À l’époque, les salaires des Canuts sont à la baisse. De plus, malgré une révolution libérale à Paris, les Canuts sont surpris de constater que des législations nouvelles souhaitent les empêcher de s’organiser. Pour empirer les choses, leurs acheteurs souhaitent qu’ils abandonnent leurs mécaniques individuelles pour venir travailler dans des fabriques centralisées. Malgré les demandes à répétition pour que leurs salaires soient revus à la hausse, leurs réclamations sont refusées.

Cette indignation débouchera sur la célèbre  Révolte des Canuts en Novembre 1831. en Novembre 1831. Les artisans manifestent dans les rues de Lyon sous le slogan «Vivre libre en travaillant ou mourir en combattant !». La manifestation sera réprimée dans le sang, mais le souvenir de la lutte marqua les esprits et inspira des penseurs tes que Karl Marx et Flora Tristan.

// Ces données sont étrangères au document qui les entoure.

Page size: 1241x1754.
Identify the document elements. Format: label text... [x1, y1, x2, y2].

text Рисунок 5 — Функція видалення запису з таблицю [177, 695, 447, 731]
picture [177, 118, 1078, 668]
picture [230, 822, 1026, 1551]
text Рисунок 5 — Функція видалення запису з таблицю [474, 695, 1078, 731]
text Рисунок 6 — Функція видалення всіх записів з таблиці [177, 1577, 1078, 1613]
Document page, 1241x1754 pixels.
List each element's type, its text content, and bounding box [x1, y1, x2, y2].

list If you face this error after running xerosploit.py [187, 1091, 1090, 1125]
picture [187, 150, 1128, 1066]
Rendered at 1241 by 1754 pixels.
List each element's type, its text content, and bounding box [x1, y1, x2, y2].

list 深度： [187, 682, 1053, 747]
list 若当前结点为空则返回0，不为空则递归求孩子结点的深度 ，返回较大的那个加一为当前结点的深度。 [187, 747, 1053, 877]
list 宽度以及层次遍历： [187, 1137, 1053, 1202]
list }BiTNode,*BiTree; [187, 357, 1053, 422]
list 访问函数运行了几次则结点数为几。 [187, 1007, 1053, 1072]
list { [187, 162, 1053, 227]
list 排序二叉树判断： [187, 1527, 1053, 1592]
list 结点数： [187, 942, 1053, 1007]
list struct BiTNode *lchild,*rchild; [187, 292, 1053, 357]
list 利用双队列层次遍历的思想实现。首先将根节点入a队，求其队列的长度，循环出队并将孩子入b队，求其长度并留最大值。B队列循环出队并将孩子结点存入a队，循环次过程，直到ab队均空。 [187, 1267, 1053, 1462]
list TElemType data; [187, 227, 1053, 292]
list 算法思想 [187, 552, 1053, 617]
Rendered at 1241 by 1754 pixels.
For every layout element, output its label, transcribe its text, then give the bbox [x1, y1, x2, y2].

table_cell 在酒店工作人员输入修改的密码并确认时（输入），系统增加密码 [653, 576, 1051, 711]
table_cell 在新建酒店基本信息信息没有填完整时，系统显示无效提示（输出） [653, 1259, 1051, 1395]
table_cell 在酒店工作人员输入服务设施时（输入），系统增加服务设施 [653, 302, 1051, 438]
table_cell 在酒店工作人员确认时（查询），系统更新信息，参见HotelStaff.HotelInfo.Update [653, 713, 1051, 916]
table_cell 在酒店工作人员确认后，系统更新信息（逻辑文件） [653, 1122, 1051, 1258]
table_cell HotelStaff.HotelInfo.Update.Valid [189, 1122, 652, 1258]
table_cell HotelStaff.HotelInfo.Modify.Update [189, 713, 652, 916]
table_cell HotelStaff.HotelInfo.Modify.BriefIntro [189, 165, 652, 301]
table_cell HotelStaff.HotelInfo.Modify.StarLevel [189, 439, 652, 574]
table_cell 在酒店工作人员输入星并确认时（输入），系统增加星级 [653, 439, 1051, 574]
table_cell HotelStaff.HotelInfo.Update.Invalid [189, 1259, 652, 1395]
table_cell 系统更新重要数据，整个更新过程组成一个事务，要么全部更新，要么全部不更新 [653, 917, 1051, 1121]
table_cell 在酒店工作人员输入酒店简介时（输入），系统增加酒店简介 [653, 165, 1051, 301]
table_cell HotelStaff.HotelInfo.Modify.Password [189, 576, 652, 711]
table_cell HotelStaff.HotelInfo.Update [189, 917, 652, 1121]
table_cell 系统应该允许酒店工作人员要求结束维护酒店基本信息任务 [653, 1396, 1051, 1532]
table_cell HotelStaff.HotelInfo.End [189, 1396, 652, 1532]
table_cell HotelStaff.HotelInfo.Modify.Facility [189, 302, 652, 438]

Malgré leur audace et leur capacité d’organisation, les Canuts disparaîtront, avec l’apparition de la mécanisation et de produits synthétiques. Seuls quelques mécaniques Jacquard subsistent, conservés par des musées ou des associations, et utilisés pour des commandes spéciales.

Malgré leur disparition, la capacité d’organisation des peuples Canuts continue d’inspirer de nombreux mouvements sociaux dans le monde.